My work is primarily concerned with how humans process incoming information, involving its perception, comprehension, and encoding into memory. Most of the work in my lab focuses on the perception of spoken language: How do humans decode the complex acoustic signal, and recognize spoken words?

These issues can be approached in many ways, at several levels. The work in our lab has used many different methodologies, and looked at the problem from both a "bottom-up" and a "top-down" perspective. We have maintained an ongoing research effort aimed at clarifying the early types of representations used for the speech signal, and have been able to identify at least three qualitatively different levels of representation. The most concentrated effort in our lab in recent years has been on studying the recognition of spoken words.

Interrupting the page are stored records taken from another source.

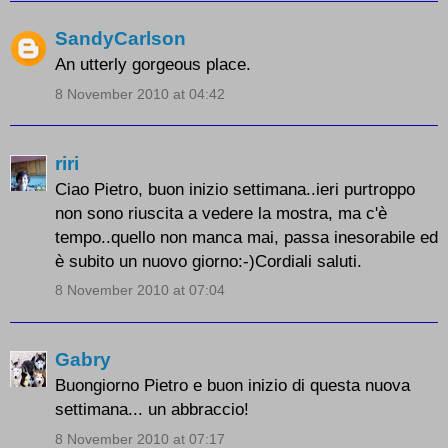
SandyCarlson
An utterly gorgeous place.
8 November 2010 at 04:42
riri
Ciao Pietro, buon inizio settimana..ieri purtroppo
non sono riuscita a vedere la mostra, ma c'è
tempo..quello non manca mai, passa inesorabile ed
è subito un nuovo giorno:-)Cordiali saluti.
8 November 2010 at 07:04
Gabry
Buongiorno Pietro e buon inizio di questa nuova
settimana... un abbraccio!
8 November 2010 at 07:17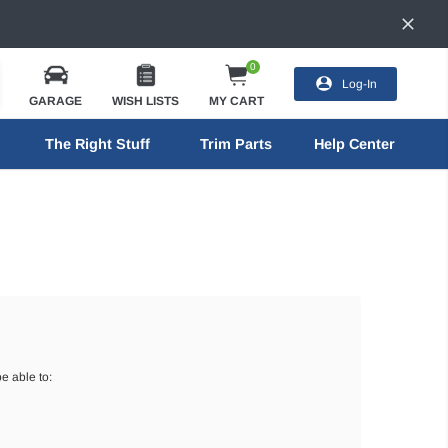
0
Log-In
GARAGE
WISH LISTS
MY CART
The Right Stuff
Trim Parts
Help Center
e able to: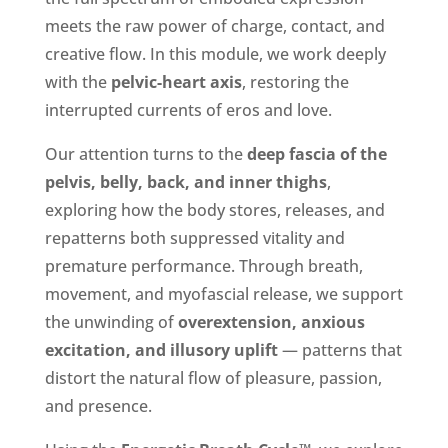
meets the raw power of charge, contact, and
creative flow. In this module, we work deeply
with the
pelvic-heart axis
, restoring the
interrupted currents of eros and love.
Our attention turns to the
deep fascia of the
pelvis, belly, back, and inner thighs
,
exploring how the body stores, releases, and
repatterns both suppressed vitality and
premature performance. Through breath,
movement, and myofascial release, we support
the unwinding of
overextension, anxious
excitation, and illusory uplift
— patterns that
distort the natural flow of pleasure, passion,
and presence.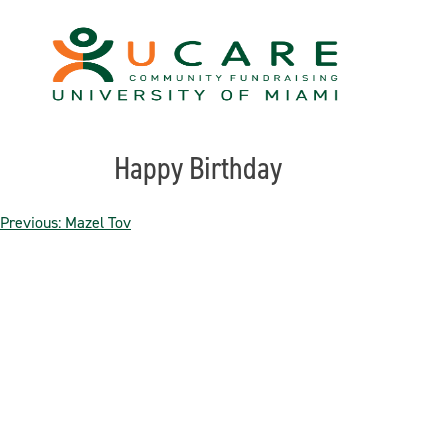
Skip
to
content
Happy Birthday
Post
Previous:
Mazel Tov
navigation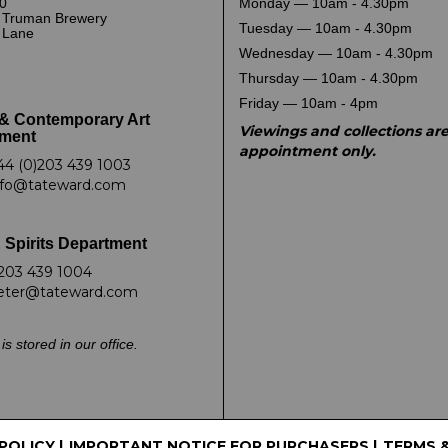
0
Monday — 10am - 4.30pm
 Truman Brewery
Tuesday — 10am - 4.30pm
k Lane
Wednesday — 10am - 4.30pm
Thursday — 10am - 4.30pm
Friday — 10am - 4pm
& Contemporary Art
Viewings and collections ar
ment
appointment only.
44 (0)203 439 1003
nfo@tateward.com
 Spirits Department
203 439 1004
eter@tateward.com
is stored in our office.
 POLICY
|
IMPORTANT NOTICE FOR PURCHASERS
|
TERMS 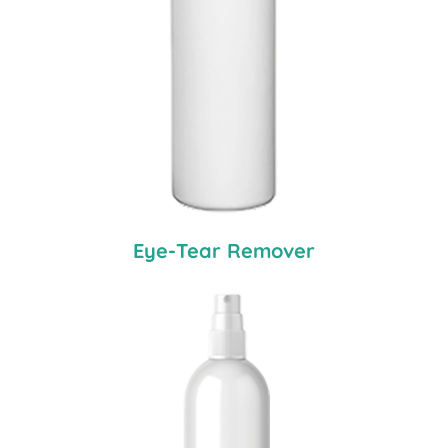
Eye-Tear Remover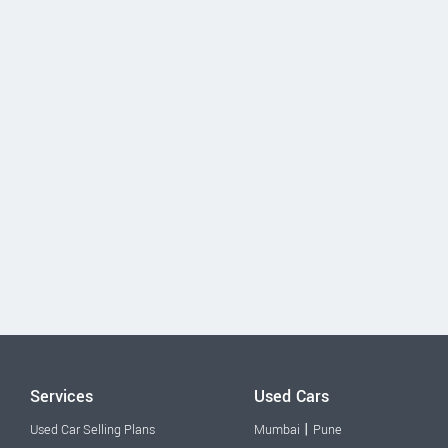
Services
Used Cars
|
Used Car Selling Plans
Mumbai
Pune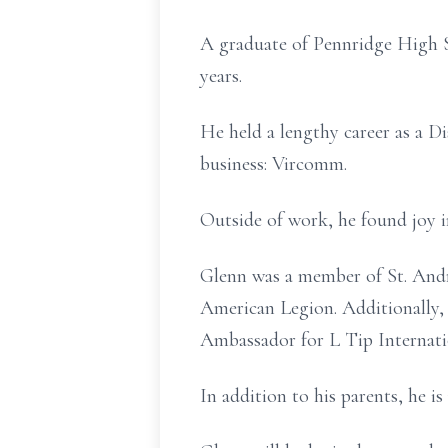
A graduate of Pennridge High S
years.
He held a lengthy career as a D
business: Vircomm.
Outside of work, he found joy in
Glenn was a member of St. Andr
American Legion. Additionally,
Ambassador for L Tip Internati
In addition to his parents, he 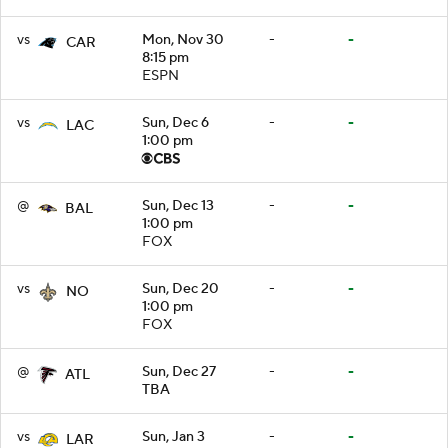
vs
Mon, Nov 30
-
-
CAR
8:15 pm
ESPN
vs
Sun, Dec 6
-
-
LAC
1:00 pm
@
Sun, Dec 13
-
-
BAL
1:00 pm
FOX
vs
Sun, Dec 20
-
-
NO
1:00 pm
FOX
@
Sun, Dec 27
-
-
ATL
TBA
vs
Sun, Jan 3
-
-
LAR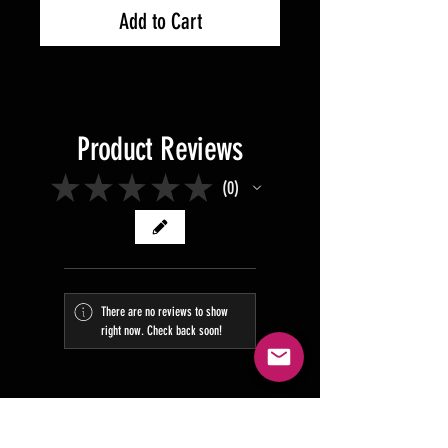
Add to Cart
Product Reviews
★
★
★
★
★
0
0
There are no reviews to show
right now. Check back soon!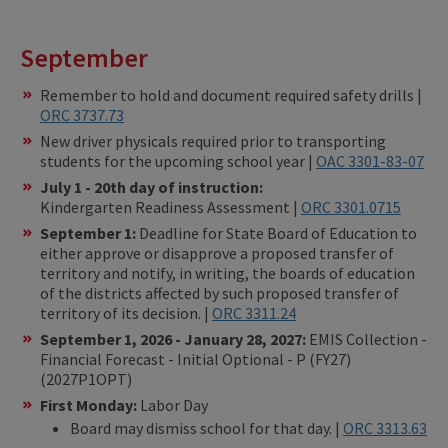
September
Remember to hold and document required safety drills |
ORC 3737.73
New driver physicals required prior to transporting
students for the upcoming school year |
OAC 3301-83-07
July 1 - 20th day of instruction:
Kindergarten Readiness Assessment |
ORC 3301.0715
September 1:
Deadline for State Board of Education to
either approve or disapprove a proposed transfer of
territory and notify, in writing, the boards of education
of the districts affected by such proposed transfer of
territory of its decision. |
ORC 3311.24
September 1, 2026 - January 28, 2027:
EMIS Collection -
Financial Forecast - Initial Optional - P (FY27)
(2027P1OPT)
First Monday:
Labor Day
Board may dismiss school for that day. |
ORC 3313.63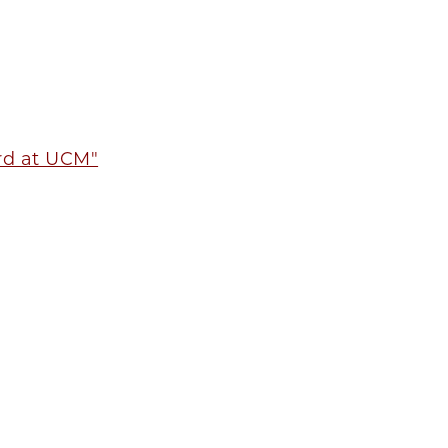
ord at UCM"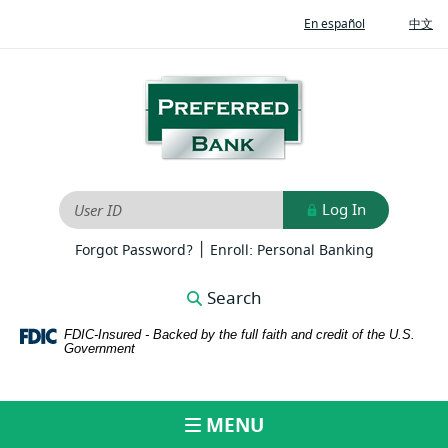
Home
Download
(Opens
(O
En español
中文
Skip
Adobe®
in
in
to
Acrobat
a
a
new
ne
main
Reader
Preferred
Window)
Wi
content
to
Bank
Skip
view
to
PDFs
footer
Log In
User ID
|
(Opens
(Opens
Forgot Password?
Enroll: Personal Banking
in
in
a
a
Search
new
new
Window)
Window)
FDIC-Insured - Backed by the full faith and credit of the U.S.
Government
MENU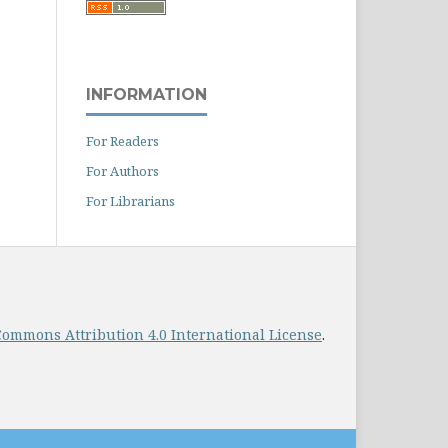
INFORMATION
For Readers
For Authors
For Librarians
Commons Attribution 4.0 International License
.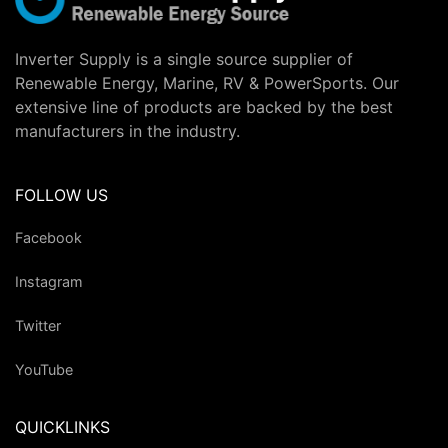
Inverter Supply is a single source supplier of
Renewable Energy, Marine, RV & PowerSports. Our
extensive line of products are backed by the best
manufacturers in the industry.
FOLLOW US
Facebook
Instagram
Twitter
YouTube
QUICKLINKS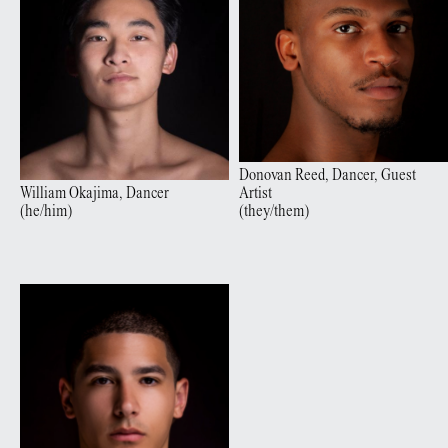
Donovan
Reed
,
Dancer, Guest
William
Okajima
,
Dancer
Artist
(
he/him
)
(
they/them
)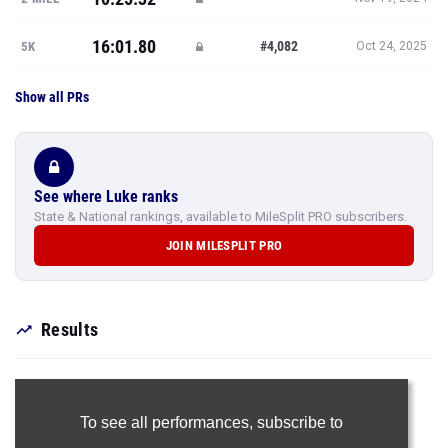
16:01.80
#4,082
5K
Oct 24, 2025
Show all PRs
See where Luke ranks
State & National rankings, available to MileSplit PRO subscribers.
JOIN MILESPLIT PRO
Results
To see all performances,
subscribe to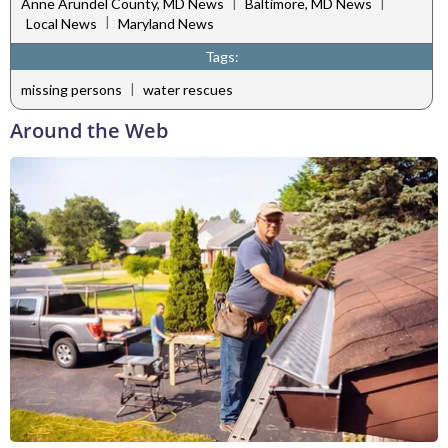
|
|
Anne Arundel County, MD News
Baltimore, MD News
|
Local News
Maryland News
Tags:
|
missing persons
water rescues
Around the Web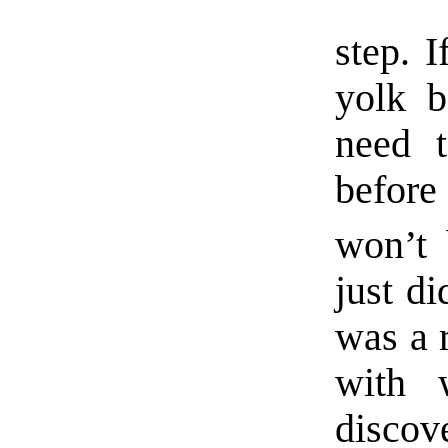
step. 
yolk b
need 
before
won’t b
just di
was a 
with 
discov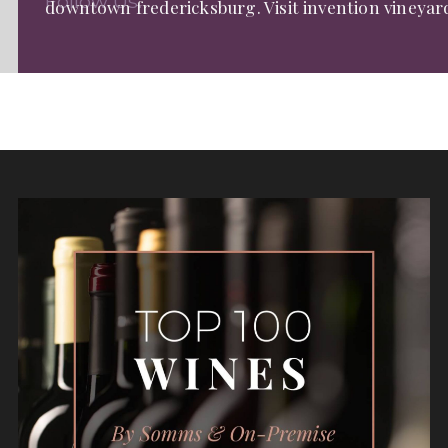
Follow Us:
downtown fredericksburg. Visit invention vineyar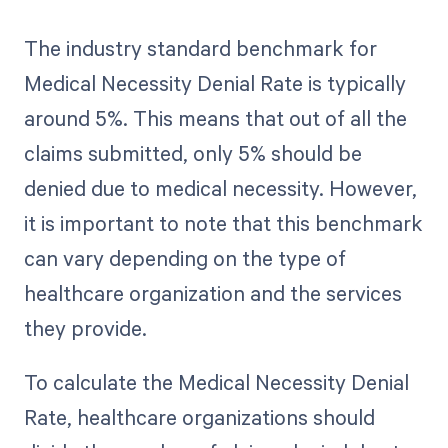
The industry standard benchmark for
Medical Necessity Denial Rate is typically
around 5%. This means that out of all the
claims submitted, only 5% should be
denied due to medical necessity. However,
it is important to note that this benchmark
can vary depending on the type of
healthcare organization and the services
they provide.
To calculate the Medical Necessity Denial
Rate, healthcare organizations should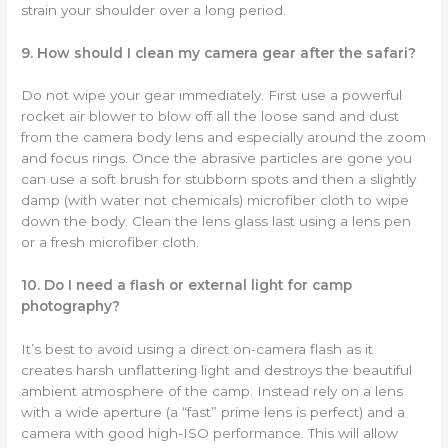
strain your shoulder over a long period.
9. How should I clean my camera gear after the safari?
Do not wipe your gear immediately. First use a powerful
rocket air blower to blow off all the loose sand and dust
from the camera body lens and especially around the zoom
and focus rings. Once the abrasive particles are gone you
can use a soft brush for stubborn spots and then a slightly
damp (with water not chemicals) microfiber cloth to wipe
down the body. Clean the lens glass last using a lens pen
or a fresh microfiber cloth.
10. Do I need a flash or external light for camp
photography?
It’s best to avoid using a direct on-camera flash as it
creates harsh unflattering light and destroys the beautiful
ambient atmosphere of the camp. Instead rely on a lens
with a wide aperture (a “fast” prime lens is perfect) and a
camera with good high-ISO performance. This will allow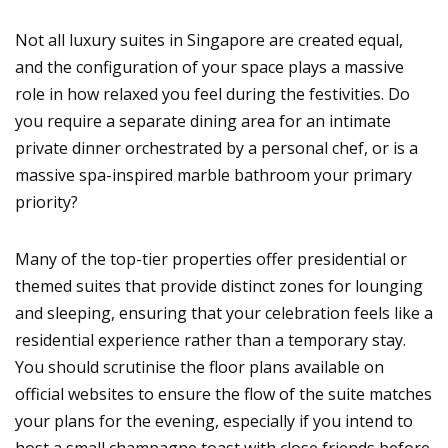
Not all luxury suites in Singapore are created equal,
and the configuration of your space plays a massive
role in how relaxed you feel during the festivities. Do
you require a separate dining area for an intimate
private dinner orchestrated by a personal chef, or is a
massive spa-inspired marble bathroom your primary
priority?
Many of the top-tier properties offer presidential or
themed suites that provide distinct zones for lounging
and sleeping, ensuring that your celebration feels like a
residential experience rather than a temporary stay.
You should scrutinise the floor plans available on
official websites to ensure the flow of the suite matches
your plans for the evening, especially if you intend to
host a small champagne toast with close friends before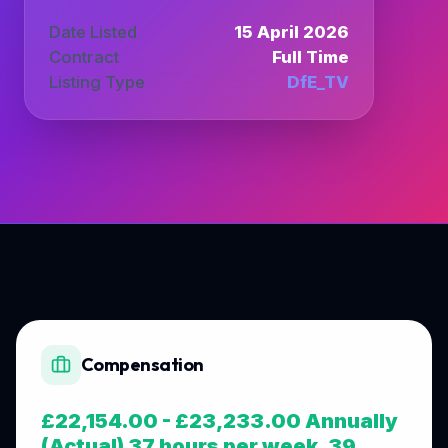
Date Listed
15 April 2026
Contract
Full Time
Listing Type
DfE_TV
Compensation
£22,154.00 - £23,233.00 Annually
(Actual) 37 hours per week, 39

Within this domain, two recurring interests have been: (1) what is the organization of the word recognition system -- in particular, are there top-down influences from this lexical level to lower, perhaps phonemic representations?; and (2) What is the role of TIME in perceptual processing -- how do the activation levels of representations at various levels rise and fall over time?

To study these lexical-level issues, we have used many techniques, such as phoneme monitoring, dichotic migration, lexical decision, syllable monitoring, and phonemic restoration. The restoration work is built on Richard Warren's (1970) discovery that utterances sound intact, even when parts of them have been deleted and replaced by an extraneous sound. We have used this phenomenon to study the knowledge sources used by the perceptual process to restore missing parts of the signal. This is a study using restoration.

We also have projects to examine attentional principles in nonspeech domains, in both the visual and auditory modalities. Here are a series of experiments run in the visual domain, examining a phenomenon called inhibition of return. This effort reflects the general approach taken here: In order to study any complex stimulus domain, it will be important to study many cognitive processes, including attention, perception, and encoding of the information in memory.

In the auditory modality, one line of nonspeech research deals with change deafness. A number of studies have demonstrated a phenomenon called "change blindness" in which people seem to be surprisingly poor at noticing rather large changes in a visual scene. In the auditory domain our research on change deafness tests whether people are also not very good at noticing when the set of sounds they hear changes.